For those made vomitous by the white-sugar, smile-button Paris foisted on us by Amalie - have city streets been so sanitized of multiculturalism since the Nuremberg of Triumph of the Will? Baise Moi is a fabulous blast of fetid air. A trashy, mongrel France is back in tow: rabid and randy, incisors bared, dangerously off the leash.
Two pit bulls in heat-Nadine (Karen Bach) and Manu (Raffaela Anderson) - hardened and street-wise, get weary being pushed about by the neighborhood roughnecks (underemployed North Africans, strung-out losers, hard-muscled punks). How to bring some entertainment into their humdrum lives? They go on a giddy shooting spree across France, killing some people for spite, others at random.
"I feel really great!" one gal says, after a gruesome offing. "So great I feel like doing it again!" When they aren't murdering, Nadine and Manu take screwing breaks with various big-meat pickups. Additional philosophy: "The more you fuck, the less you think, the better you sleep." Some of the guys they ball they let get away. Others are fucked and shot dead or run over. The killings are graphic, bloody and ugly. The sex stuff is the real thing: blow jobs and hand jobs... and more. Rolling Stone's Peter Travers: "Thelma and Louise with actual penetration."
I'm a fan of Baise Moi, a first-film directorial collaboration of Virginie Despentes and Coralie Trinh Thi, who met working on a safe-sex promo for French TV. But how can I defend a movie which title translates as Rape Me without coming off as a worthless scum?
A good start is to talk about Baise Moi's undeniable energy and rah-rah pacing and editing, and to praise the on-camera ease of the two ex-porn actress leads: Bach, a Dietrich-cold Nadine, and Anderson, alternately funny and madly sadistic, as the Jeanne Moreau-petite Manu. Also, the filmmakers are quite brilliant in capturing the ambience of a marginal, shitkickers France of seedy poolhalls and street brawls.
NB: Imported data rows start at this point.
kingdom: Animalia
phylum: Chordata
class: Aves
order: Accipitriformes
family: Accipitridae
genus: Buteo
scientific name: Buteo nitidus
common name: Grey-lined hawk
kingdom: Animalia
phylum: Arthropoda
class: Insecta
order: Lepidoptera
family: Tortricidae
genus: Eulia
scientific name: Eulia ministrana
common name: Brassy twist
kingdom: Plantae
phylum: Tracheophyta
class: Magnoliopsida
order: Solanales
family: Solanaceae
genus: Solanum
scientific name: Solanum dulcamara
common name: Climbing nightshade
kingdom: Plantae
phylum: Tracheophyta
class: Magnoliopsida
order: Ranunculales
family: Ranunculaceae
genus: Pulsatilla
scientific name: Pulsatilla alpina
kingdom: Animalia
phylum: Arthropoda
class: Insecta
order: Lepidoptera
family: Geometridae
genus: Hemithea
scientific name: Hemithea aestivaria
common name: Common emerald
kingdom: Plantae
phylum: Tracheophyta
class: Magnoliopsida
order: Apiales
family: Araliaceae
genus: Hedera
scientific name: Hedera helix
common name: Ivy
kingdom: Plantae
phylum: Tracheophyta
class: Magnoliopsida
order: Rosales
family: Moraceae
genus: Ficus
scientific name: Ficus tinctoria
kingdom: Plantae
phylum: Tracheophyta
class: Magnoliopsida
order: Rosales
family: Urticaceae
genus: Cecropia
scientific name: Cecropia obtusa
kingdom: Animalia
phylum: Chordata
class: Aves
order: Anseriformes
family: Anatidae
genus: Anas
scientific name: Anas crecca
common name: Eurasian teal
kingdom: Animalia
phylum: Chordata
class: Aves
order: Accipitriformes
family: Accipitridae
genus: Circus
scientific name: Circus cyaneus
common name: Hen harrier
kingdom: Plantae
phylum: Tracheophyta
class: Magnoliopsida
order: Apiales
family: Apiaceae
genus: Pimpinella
But endorsing the sex and violence? It would be judicious to argue that the filmmakers have struggled to make the hardcore scenes beautiful, artistic, subtly erotic. Not true: what we get is the primal jabbing of the most animalistic porn movies. (The hardcore scenes in Intimacy, Baise-Moi's XXX rival, are not pretty in any way, but they are intensely emotional. Baise-Moi's balling is heartless, all below the belt.)
It would be lovely to rationalize that the violence in Baise-Moi is motivated by a desire to get back at piggy men, including the pack of slobs who have raped Manu. An over-the-top feminist revenge movie, the kind that Roger Corman used to make in the 1970s. Wrong! Nadine and Manu kill men and women, whomever is standing by when the two get in a homicidal mood.
So what's noteworthy to take out of Base-Moi? Its unbridled rage, its unfocussed mix of misogyny and misanthropy. Terrorism undiluted on screen. It was the great mad Frenchman, Antonin Artaud, who argued in Theatre and Its Double, that art must be like the plague, descending on an audience and gutting everything the polite crowd stands for. The bourgeois-friendly Amalie is France's official candidate for a Best Foreign Film nomination. Baise Moi anthrax unleashed! was banned in its native country.